All people have the ability to be born naturally even though, because of childhood, disability, or mental retardation, they may not currently, or not, be able to use them anymore. In the event of such a disability, the person may not be in a position to understand the consequences of his or her actions and the outcome. In this case, the execution of such a person could reduce the law.
In line with the discussion above, the court pointed out that there seems to be no setback/impairment of diagnosing 'severe mental illness. However, a 'sharp test' can be a guide for identifying those mental illnesses that need to be released. Therefore, the test considered here states that the perpetrator must have a mental illness or a serious disability, which means that a medical professional may view the disease as very serious so that he or she cannot the nature and purpose of such punishment. These diseases often include schizophrenia, other serious mental illnesses, and dissociative disorders with schizophrenia.
Adherence to directions should be followed in the future as a result of the above discussion-
That serious illness after the conviction will be a relief to the appellate court, in appropriate cases, which must be considered when sentencing the respondent to the death penalty.
The diagnosis of such a disability should be performed by a team that specializes in trained specialists (experienced doctors, criminologists, etc.), including professionals with knowledge of the respondent's specific mental illness.
The burden is on the defendant to prove inconsistent with clear evidence that he has a serious mental illness. The defendant must show functional, residual, and deformed symptoms that indicated significant mental retardation.
The state may provide evidence to refute such claims.
The court may, in appropriate cases, establish a tribunal to send an expert report.

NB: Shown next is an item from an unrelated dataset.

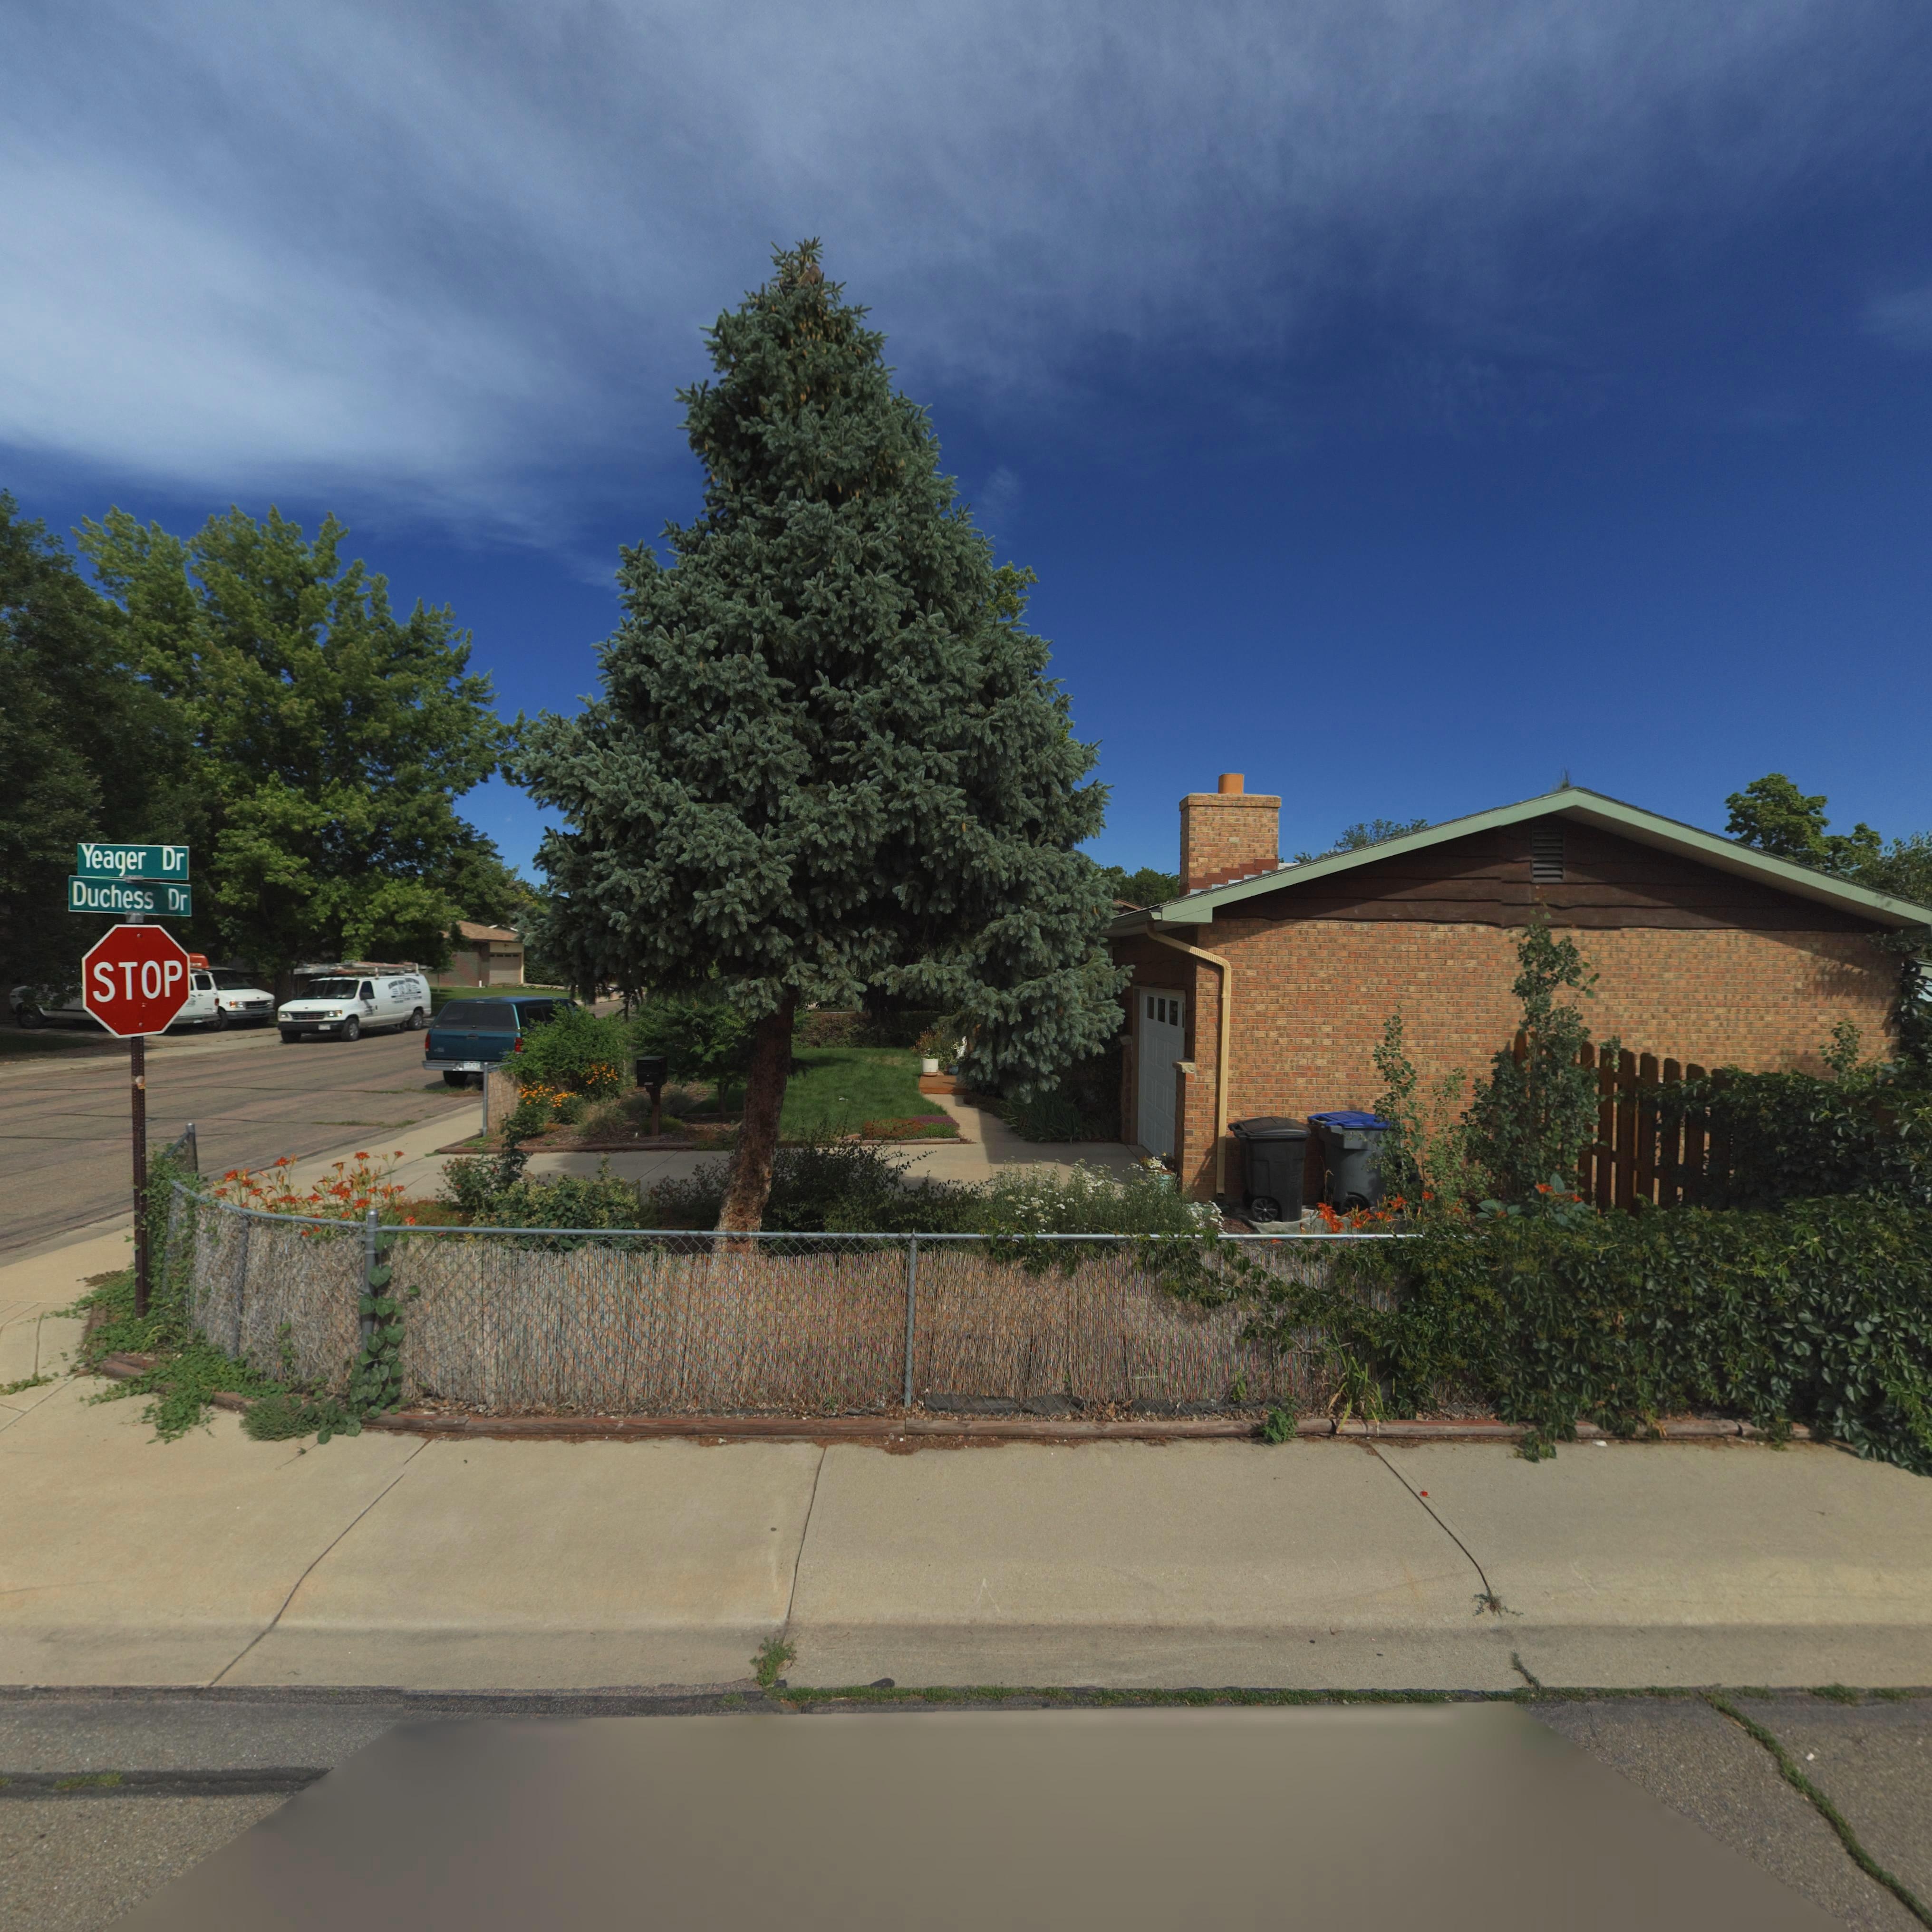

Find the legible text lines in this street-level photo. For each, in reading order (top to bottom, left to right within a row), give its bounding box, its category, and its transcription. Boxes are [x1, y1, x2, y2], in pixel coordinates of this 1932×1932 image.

[79, 843, 185, 877] StreetName: Yeager Dr
[72, 879, 188, 912] StreetName: Duchess Dr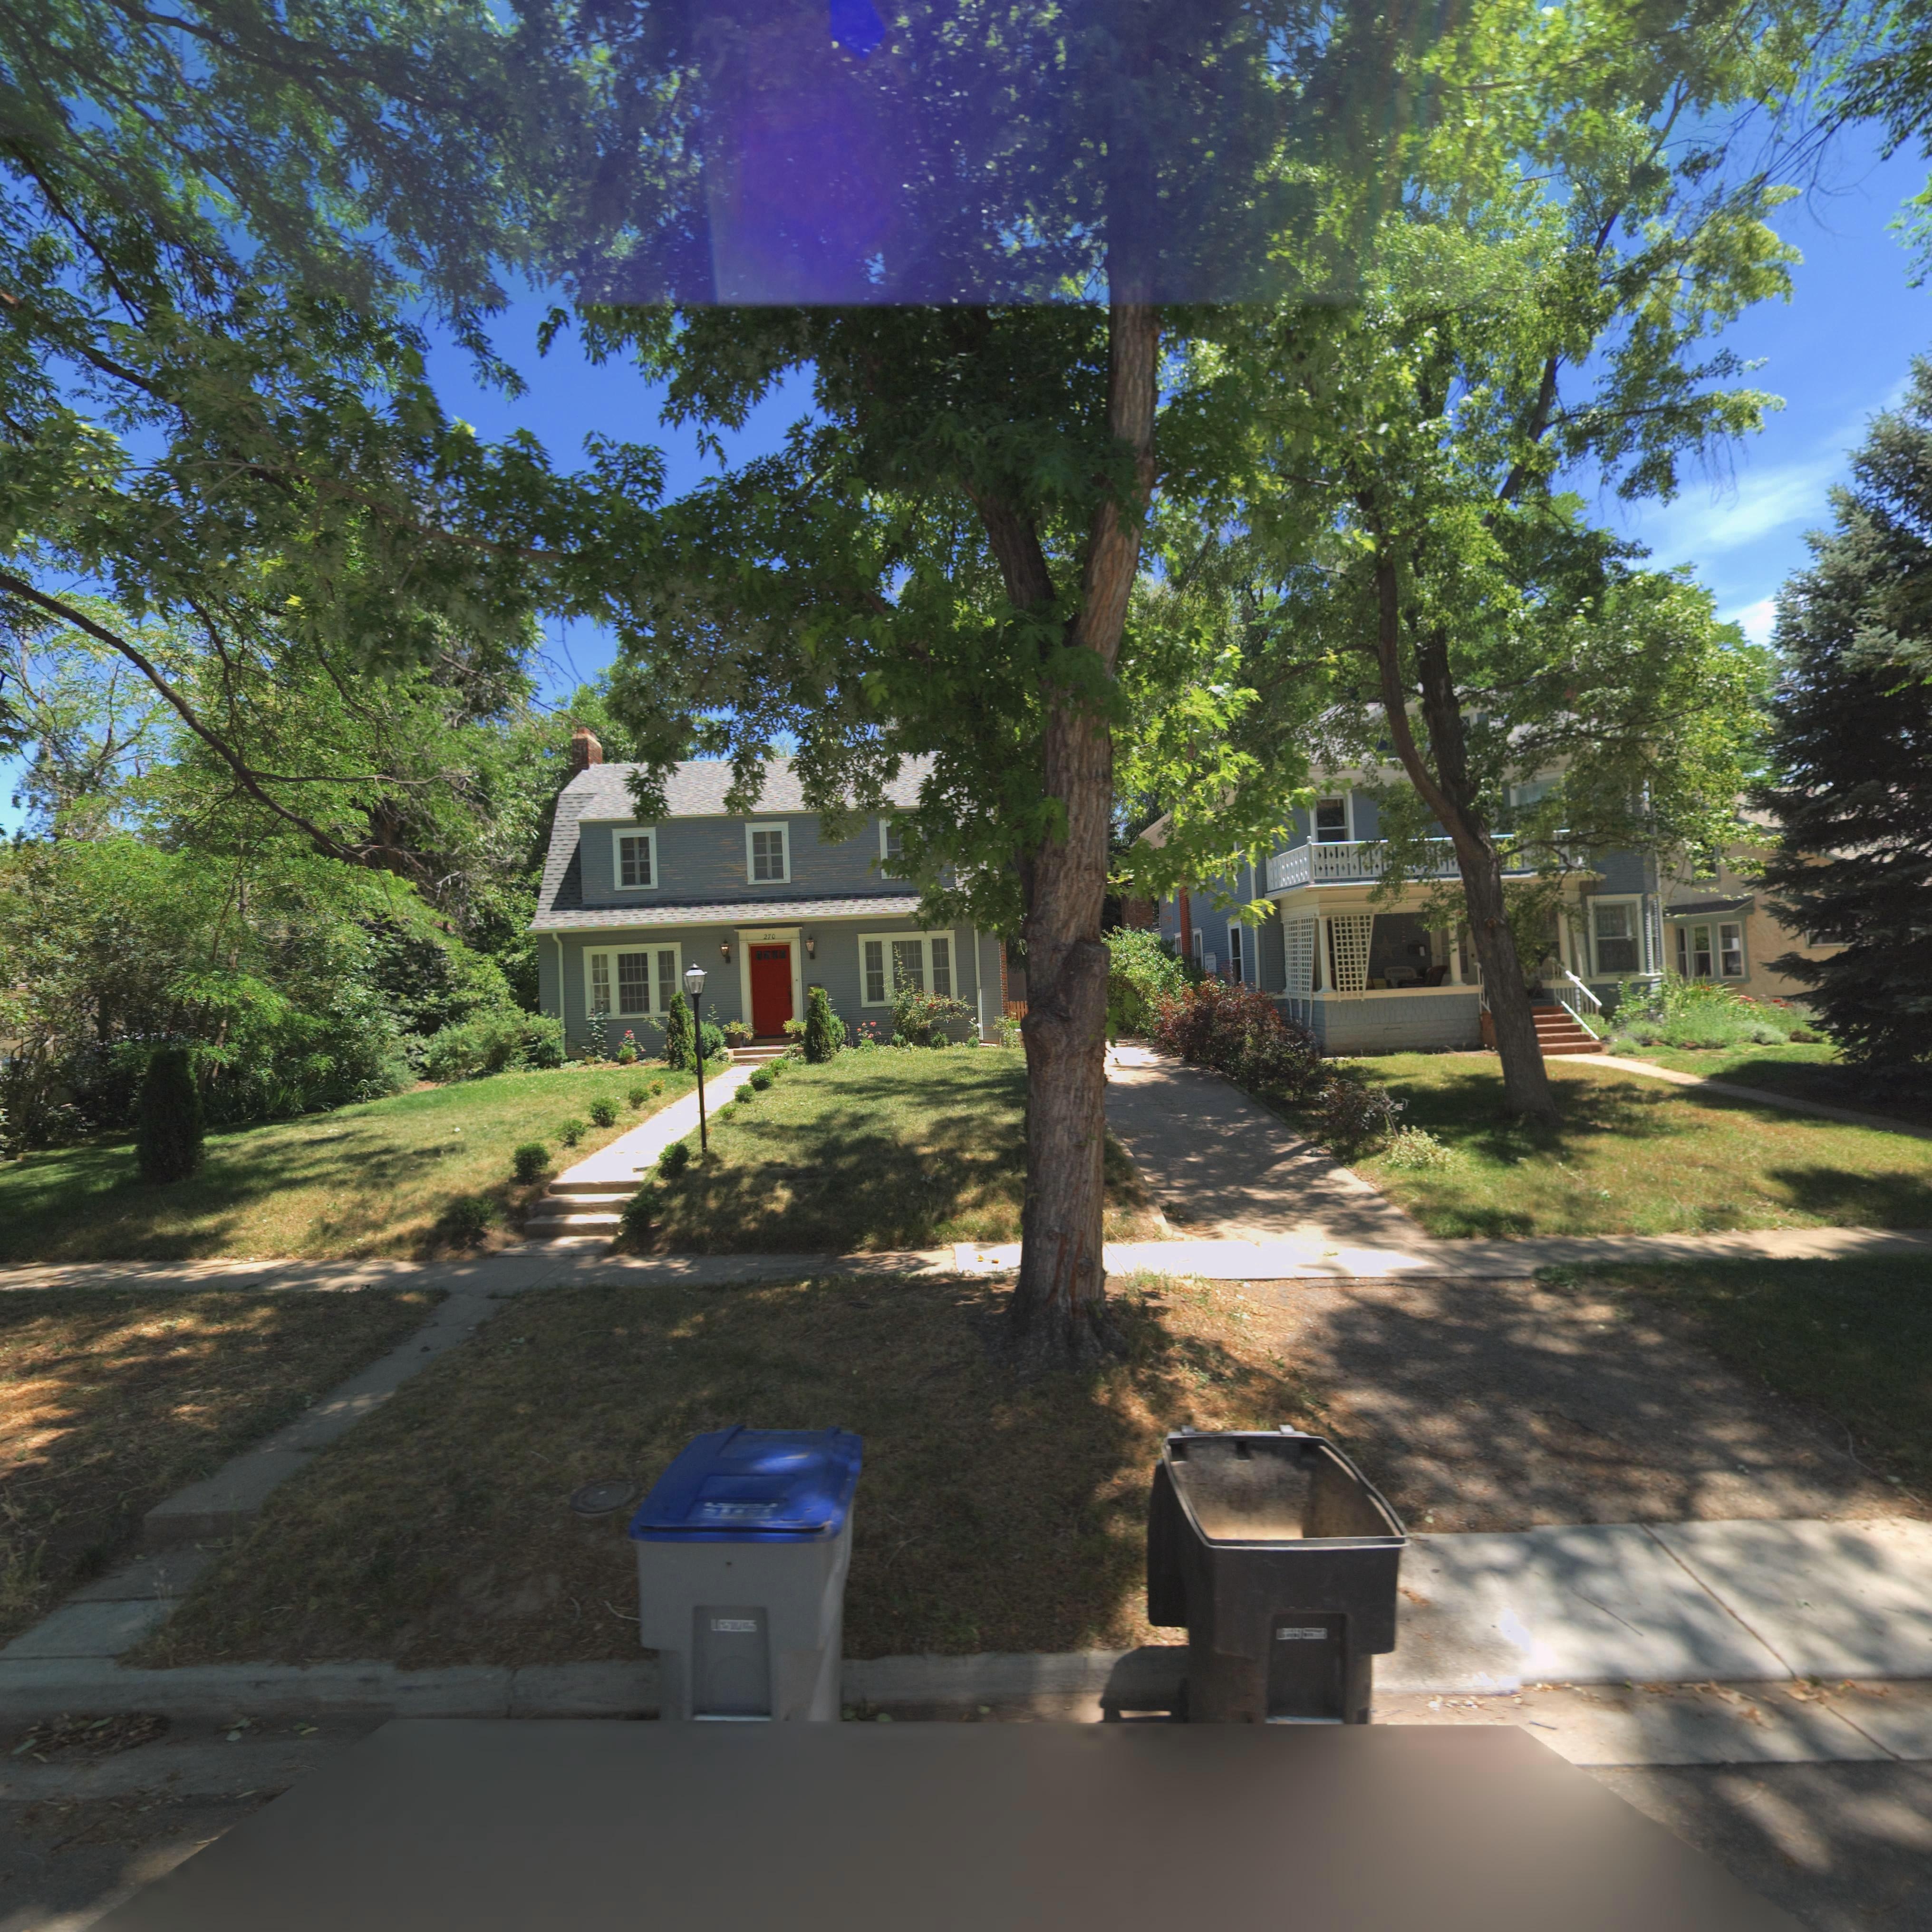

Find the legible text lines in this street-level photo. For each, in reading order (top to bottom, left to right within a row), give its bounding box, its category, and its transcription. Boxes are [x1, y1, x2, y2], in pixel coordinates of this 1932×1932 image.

[763, 933, 775, 939] StreetNumber: 270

The 'difficulty test' contemplated herein implies that the offender must be mentally ill or severely disabled, which means that obviously, the illness needs to be so serious that the respondent cannot understand or understand the nature and purpose of this punishment.
Having said that, it should be noted that the respondent has submitted a report to Class 1 Psychiatrist, Jerawada Central Prison, indicating that he has a certain mental illness without giving any reasons for such an examination.
According to the above discussion, the petition was allowed to the extent that the death sentence given to the petitioner is commuted to imprisonment for the remainder of his or her life without the right to pardon.
In addition, the situation of 'suspect X' compels the state to act as parens patriae. In this case, 'respondent X' cannot be ignored and left to rot. To address this, the Mental Healthcare Act, 2017. The Act seeks to provide mental health facilities to those in need, including prisoners.
Related Case Laws -
For a more simple understanding, refer to the article " Do Mentally-ill People Have Any Right? " by clicking the button below.